X-Message-Number: 13857
Date: Wed, 7 Jun 2000 02:44:03 -0700 (PDT)
From: Doug Skrecky <>
Subject: amylopectin starch is toxic to rats

  Amylopectin starch induces
  nonreversible insulin resistance in rats.
  Journal of Nutrition.  126(2):410-5, 1996 Feb.
  Starches that are high in amylopectin are
  digested and absorbed more quickly than starches with a high
  amylose content and produce insulin resistance in rats during long-term
  feeding. The aim of this study was to determine whether
  amylopectin-induced insulin resistance could be prevented or
  reversed by a period of high amylose feeding.

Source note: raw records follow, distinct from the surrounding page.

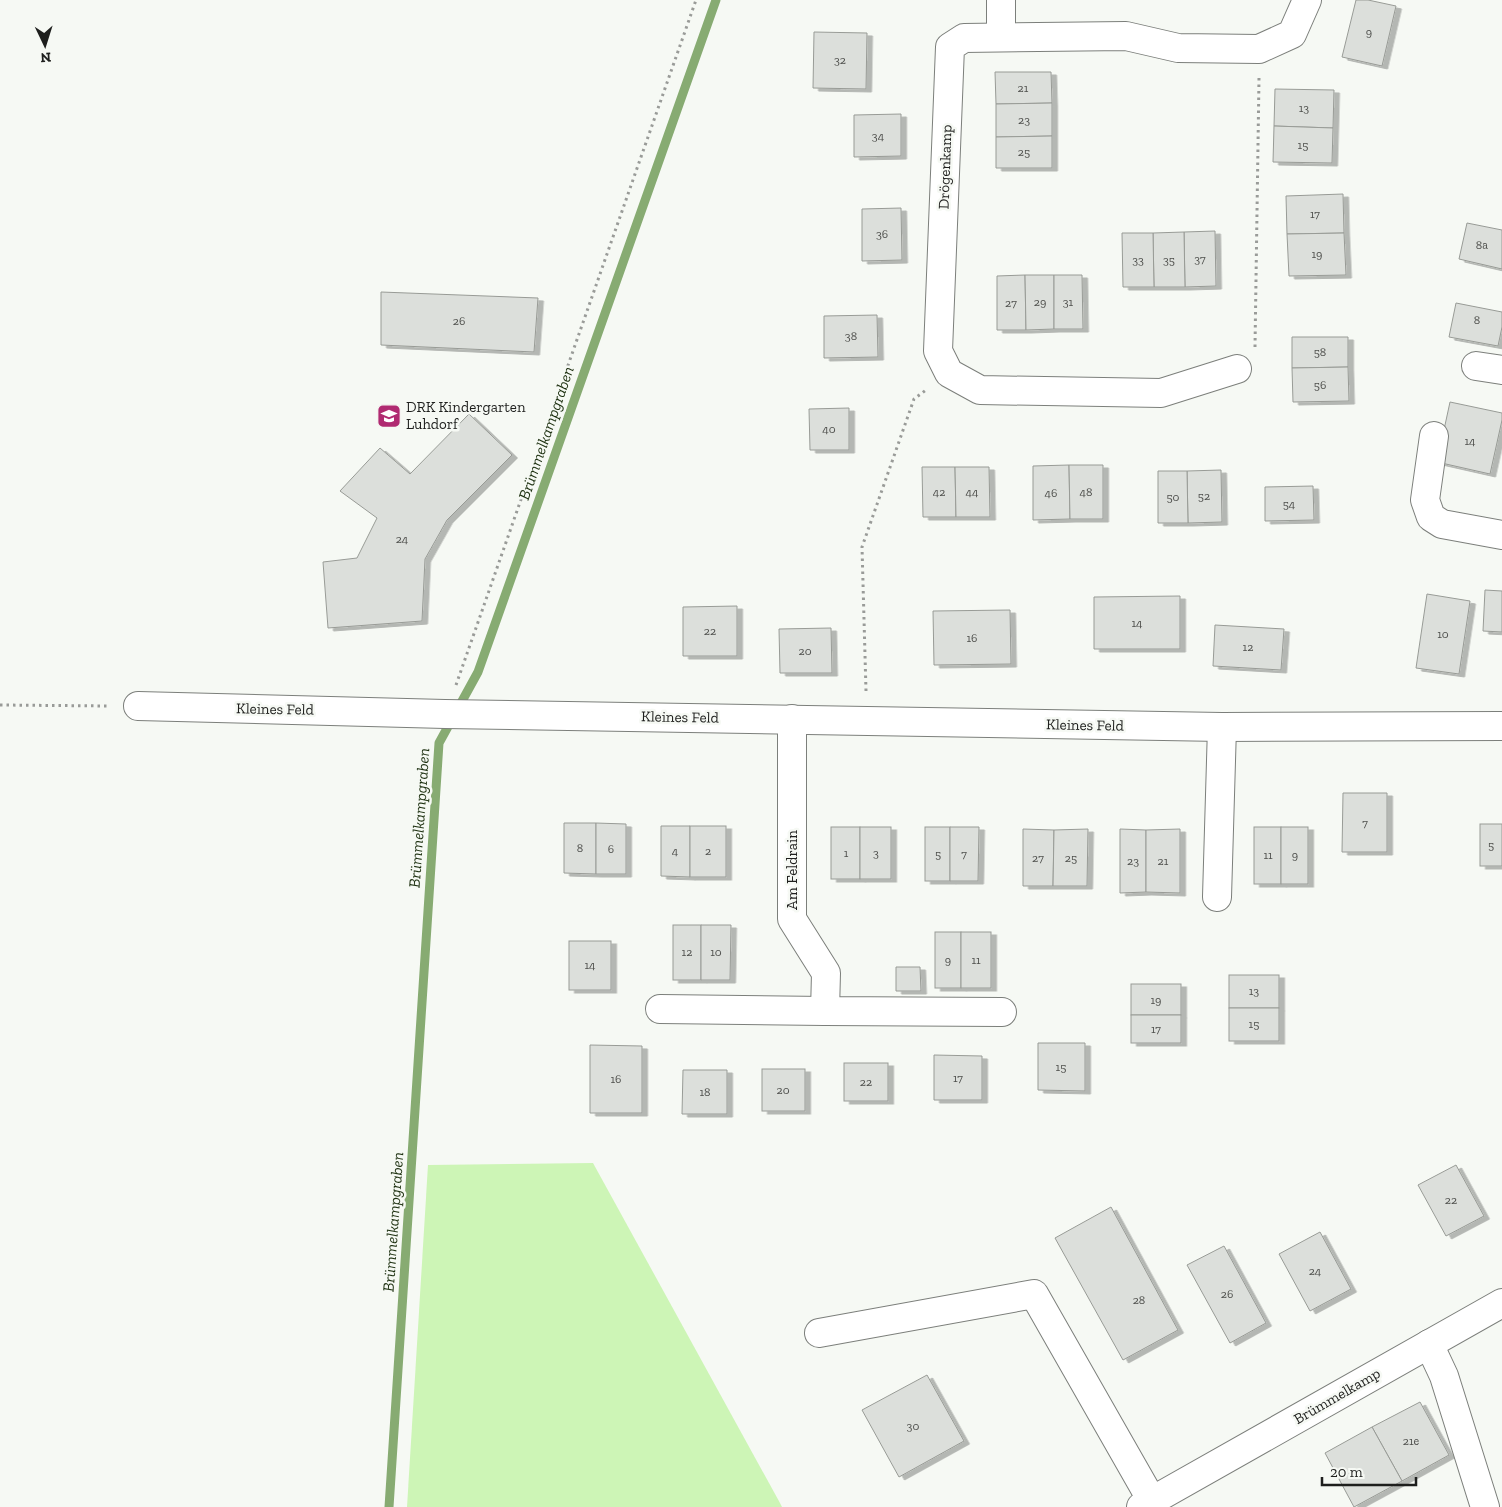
<svg xmlns="http://www.w3.org/2000/svg" width="1502" height="1507" font-family="'Zilla Slab',serif">
<style>
.green{fill:#cdf5b6}
.lines{fill:none;stroke-linecap:round;stroke-linejoin:round}
.stream{stroke:#87ab72;stroke-width:9}
.building{fill:#dcdfdb;stroke:#989b96;filter:url(#shadow)}
.minor-casing{stroke:#7c7f7b;stroke-width:30}
.path{stroke:#999b98;stroke-width:3;stroke-dasharray:2.5 4;stroke-linecap:butt}
.minor{stroke:#fff;stroke-width:28}
.labels{text-anchor:middle;dominant-baseline:central;stroke-width:5;stroke-linejoin:round;paint-order:stroke}
.number-label{font-size:12px;fill:#4e4f4c}
.street-label{font-size:15px;fill:#1e1f1d;stroke:#f6f9f4}
.poi-label{font-size:15px;fill:#1e1f1d;stroke:#f6f9f4;text-anchor:start}
.water-label{font-size:16px;font-style:italic;fill:#1d3010;stroke:#f6f9f4}
</style>
<defs>
<filter id="shadow"><feDropShadow dx="5.5" dy="3" stdDeviation="0" flood-color="#0004"/></filter>
</defs>
<rect width="100%" height="100%" fill="#f6f9f4"/>
<polygon class="green" points="593,1163 780,1503 782,1507 407,1507 428,1165"/>
<g class="lines">
<polyline class="stream" points="389,1507 439,743 478,672 716,0"/>
</g>
<g class="building">
<polygon points="1356,0 1368,0 1396,6 1382,66 1342,57"/>
<polygon points="814,32 867,33 866,89 813,88"/>
<polygon points="995,72 1051,72 1052,103 996,104"/>
<polygon points="1275,89 1334,90 1333,128 1274,126"/>
<polygon points="1052,103 1052,136 996,137 996,104"/>
<polygon points="901,114 901,156 854,157 854,115"/>
<polygon points="1274,126 1333,128 1332,163 1273,162"/>
<polygon points="1052,136 1052,168 996,168 996,137"/>
<polygon points="1343,194 1344,233 1287,234 1286,196"/>
<polygon points="901,208 902,260 862,261 862,209"/>
<polygon points="1467,223 1502,230 1502,269 1459,259"/>
<polygon points="1215,231 1216,286 1185,287 1184,232"/>
<polygon points="1184,232 1185,287 1154,287 1153,233"/>
<polygon points="1122,233 1153,233 1154,287 1123,287"/>
<polygon points="1344,233 1346,275 1289,276 1287,234"/>
<polygon points="1025,275 1026,330 997,330 997,276"/>
<polygon points="1025,275 1054,275 1054,329 1026,330"/>
<polygon points="1054,275 1082,275 1083,329 1054,329"/>
<polygon points="381,292 538,298 534,352 381,345"/>
<polygon points="1456,303 1502,312 1502,327 1498,346 1449,337"/>
<polygon points="877,315 878,357 824,358 824,316"/>
<polygon points="1292,337 1348,337 1348,367 1292,368"/>
<polygon points="1348,367 1349,401 1293,402 1292,368"/>
<polygon points="1450,402 1502,413 1502,420 1490,474 1437,462"/>
<polygon points="849,408 849,450 810,450 809,409"/>
<polygon points="469,414 512,455 447,520 425,559 422,621 328,628 323,562 357,558 377,518 340,491 380,448 410,474"/>
<polygon points="1069,465 1070,519 1033,520 1033,466"/>
<polygon points="1069,465 1103,465 1103,519 1070,519"/>
<polygon points="922,467 955,467 956,517 923,517"/>
<polygon points="955,467 989,467 990,517 956,517"/>
<polygon points="1221,470 1222,522 1188,523 1187,471"/>
<polygon points="1158,471 1187,471 1188,523 1158,523"/>
<polygon points="1313,486 1314,520 1265,521 1265,487"/>
<polygon points="1485,590 1502,591 1502,632 1483,631"/>
<polygon points="1427,594 1470,601 1459,674 1416,668"/>
<polygon points="1180,596 1180,649 1094,649 1094,597"/>
<polygon points="737,606 737,656 683,656 683,607"/>
<polygon points="1010,610 1011,664 934,665 933,611"/>
<polygon points="1215,625 1284,629 1281,670 1213,666"/>
<polygon points="831,628 832,673 780,673 779,629"/>
<polygon points="1343,793 1387,793 1387,852 1342,852"/>
<polygon points="564,823 596,823 596,874 564,873"/>
<polygon points="596,823 626,824 626,874 596,874"/>
<rect x="1480" y="824" width="22" height="42"/>
<polygon points="661,826 690,826 690,877 661,876"/>
<rect x="690" y="826" width="36" height="51"/>
<rect x="831" y="827" width="29" height="52"/>
<rect x="860" y="827" width="31" height="52"/>
<rect x="925" y="827" width="25" height="54"/>
<polygon points="950,827 979,827 978,881 950,881"/>
<rect x="1254" y="827" width="27" height="57"/>
<rect x="1281" y="827" width="27" height="57"/>
<polygon points="1023,829 1054,830 1053,886 1023,886"/>
<polygon points="1088,829 1087,886 1053,886 1054,830"/>
<polygon points="1120,829 1146,830 1146,892 1120,893"/>
<polygon points="1180,829 1180,893 1146,892 1146,830"/>
<rect x="673" y="925" width="28" height="55"/>
<polygon points="701,925 731,925 730,980 701,980"/>
<rect x="935" y="932" width="26" height="56"/>
<rect x="961" y="932" width="30" height="56"/>
<rect x="569" y="941" width="42" height="49"/>
<polygon points="896,967 920,967 921,991 896,991"/>
<rect x="1229" y="975" width="50" height="33"/>
<rect x="1131" y="984" width="50" height="31"/>
<rect x="1229" y="1008" width="50" height="33"/>
<rect x="1131" y="1015" width="50" height="28"/>
<polygon points="1038,1043 1085,1043 1085,1091 1038,1090"/>
<polygon points="590,1045 642,1046 642,1113 590,1113"/>
<polygon points="934,1055 982,1056 982,1100 934,1100"/>
<rect x="844" y="1063" width="44" height="38"/>
<rect x="762" y="1069" width="43" height="42"/>
<polygon points="683,1070 727,1070 727,1114 682,1114"/>
<polygon points="1456,1165 1484,1216 1446,1236 1418,1185"/>
<polygon points="1111,1207 1178,1330 1123,1360 1055,1238"/>
<polygon points="1320,1232 1351,1289 1310,1311 1279,1254"/>
<polygon points="1224,1246 1266,1323 1230,1343 1187,1265"/>
<polygon points="927,1375 964,1441 899,1477 862,1410"/>
<polygon points="1420,1402 1449,1455 1402,1481 1372,1427"/>
<polygon points="1372,1427 1402,1481 1354,1507 1325,1453"/>
</g>
<g class="lines">
<g class="minor-casing">
<g id="minor">
<polyline points="1001,0 1001,37"/>
<polyline points="1476,366 1502,370"/>
<polyline points="1237,369 1161,393 980,390 949,373 938,351 950,47 964,38 1126,36 1178,48 1259,49 1292,34 1307,0"/>
<polyline points="1434,436 1425,500 1431,517 1442,524 1502,535"/>
<polyline points="138,706 445,714 1222,727 1502,726"/>
<polyline points="792,719 792,919 826,973 825,1011 1002,1012"/>
<polyline points="1217,897 1222,727"/>
<polyline points="660,1009 825,1011"/>
<polyline points="819,1333 1034,1294 1152,1501"/>
<polyline points="1429,1344 1444,1376 1485,1507"/>
<polyline points="1141,1507 1502,1303"/>
</g>
</g>
<g class="path">
<polyline points="1255,347 1259,78"/>
<polyline points="456,685 696,0"/>
<polyline points="866,691 862,547 914,399 926,390"/>
<polyline points="0,705 110,706"/>
</g>
<use href="#minor" class="minor"/>
</g>
<defs>
<g id="school-square" transform="scale(1.25)"><rect x="-9" y="-9" width="18" height="18" rx="4" fill="#b02a71" stroke="#f6f9f4"/><path d="M0-5L7-2L0 1L-7-2ZM-4 1L0 2.5L4 1V4Q0 6-4 4Z" fill="#fff"/></g>
</defs>
<g fill-rule="evenodd">
<use href="#school-square" x="389" y="416"/>
</g>
<g class="labels">
<g class="number-label">
<text x="1369" y="32">9</text>
<text x="840" y="60">32</text>
<text x="1023" y="88">21</text>
<text x="1304" y="108">13</text>
<text x="1024" y="120">23</text>
<text x="878" y="136">34</text>
<text x="1303" y="145">15</text>
<text x="1024" y="152">25</text>
<text x="1315" y="214">17</text>
<text x="882" y="234">36</text>
<text x="1482" y="245">8a</text>
<text x="1317" y="254">19</text>
<text x="1200" y="259">37</text>
<text x="1138" y="260">33</text>
<text x="1169" y="260">35</text>
<text x="1040" y="302">29</text>
<text x="1068" y="302">31</text>
<text x="1011" y="303">27</text>
<text x="1477" y="320">8</text>
<text x="459" y="321">26</text>
<text x="851" y="336">38</text>
<text x="1320" y="352">58</text>
<text x="1320" y="385">56</text>
<text x="829" y="429">40</text>
<text x="1470" y="441">14</text>
<text x="939" y="492">42</text>
<text x="972" y="492">44</text>
<text x="1086" y="492">48</text>
<text x="1051" y="493">46</text>
<text x="1204" y="496">52</text>
<text x="1173" y="497">50</text>
<text x="1289" y="504">54</text>
<text x="402" y="539">24</text>
<text x="1137" y="623">14</text>
<text x="710" y="631">22</text>
<text x="1443" y="634">10</text>
<text x="972" y="638">16</text>
<text x="1248" y="647">12</text>
<text x="805" y="651">20</text>
<text x="1365" y="823">7</text>
<text x="1491" y="845">5</text>
<text x="580" y="848">8</text>
<text x="611" y="849">6</text>
<text x="675" y="851">4</text>
<text x="708" y="851">2</text>
<text x="846" y="853">1</text>
<text x="876" y="853">3</text>
<text x="938" y="854">5</text>
<text x="964" y="854">7</text>
<text x="1268" y="855">11</text>
<text x="1295" y="855">9</text>
<text x="1038" y="858">27</text>
<text x="1071" y="858">25</text>
<text x="1133" y="861">23</text>
<text x="1163" y="861">21</text>
<text x="687" y="952">12</text>
<text x="716" y="952">10</text>
<text x="948" y="960">9</text>
<text x="976" y="960">11</text>
<text x="590" y="965">14</text>
<text x="1254" y="991">13</text>
<text x="1156" y="1000">19</text>
<text x="1254" y="1024">15</text>
<text x="1156" y="1029">17</text>
<text x="1061" y="1067">15</text>
<text x="958" y="1078">17</text>
<text x="616" y="1079">16</text>
<text x="866" y="1082">22</text>
<text x="783" y="1090">20</text>
<text x="705" y="1092">18</text>
<text x="1451" y="1200">22</text>
<text x="1315" y="1271">24</text>
<text x="1227" y="1294">26</text>
<text x="1139" y="1300">28</text>
<text x="913" y="1426">30</text>
<text x="1411" y="1441">21e</text>
</g>
<g class="street-label">
<text transform="translate(945 167) rotate(-88)">Drögenkamp</text>
<text transform="translate(275 709) rotate(1)">Kleines Feld</text>
<text transform="translate(680 717) rotate(1)">Kleines Feld</text>
<text transform="translate(1085 725) rotate(1)">Kleines Feld</text>
<text transform="translate(792 870) rotate(-90)">Am Feldrain</text>
<text transform="translate(1337 1396) rotate(-30)">Brümmelkamp</text>
</g>
<g class="poi-label">
<text x="406" y="407">DRK Kindergarten<tspan x="406" dy="17">Luhdorf</tspan></text>
</g>
<g class="water-label">
<text transform="translate(546 433) rotate(-71)">Brümmelkampgraben</text>
<text transform="translate(419 818) rotate(-86)">Brümmelkampgraben</text>
<text transform="translate(393 1222) rotate(-86)">Brümmelkampgraben</text>
</g>
</g>
<g transform="translate(45 45) rotate(176)" stroke="#f6f9f4" stroke-width="4" paint-order="stroke">
<path d="M0-4L9 19L0 12L-9 19Z" fill="#1e1f1d"/>
<text y="-8" font-size="14" font-weight="bold" text-anchor="middle" fill="#1e1f1d">N</text>
</g>
<path d="M1322 1477v8h94v-8" fill="none" stroke="#1e1f1d" stroke-width="2.5"/>
<text x="1330" y="1477" font-size="15" fill="#1e1f1d" stroke="#f6f9f4" stroke-width="4" paint-order="stroke">20 m</text>
</svg>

We employed a randomized design
  in which two groups of rats were fed either the high amylose and then the
  high amylopectin diet for two consecutive 8-wk periods or
  vice versa (high amylopectin and then high amylose). Four
  other groups were fed either a high amylose or a high
  amylopectin diet for 8 or 16 wk. All rats were fed two 10-g
  meals per day (300 kJ/d), and insulin sensitivity was assessed by intravenous
  glucose tolerance test (IVGTT) after 8 or 16 wk of feeding. We found no
  difference in glucose tolerance between any group at any time point. Insulin
  responses, however, were 50% higher (P < 0.01) after 16 wk of high
  amylopectin feeding [area under the plasma insulin curve
  (AUC) = 18.1 +/- 1.4 nmol.L-1 x 15 min] compared with high amylose feeding
  (AUC = 13.0 +/- 1.2 nmol.L-1 x 15 min). The two groups which received both
  diets developed a similar degree of insulin resistance, equivalent to that
  after 16 wk of high amylopectin feeding. The findings
  suggest that amylopectin-induced insulin resistance cannot
  be reversed or prevented by either a subsequent or previous period of amylose
  feeding. Taken together, the data suggest that the nature of
  starch in the Western diet influences the development of
  noninsulin-dependent diabetes mellitus in humans.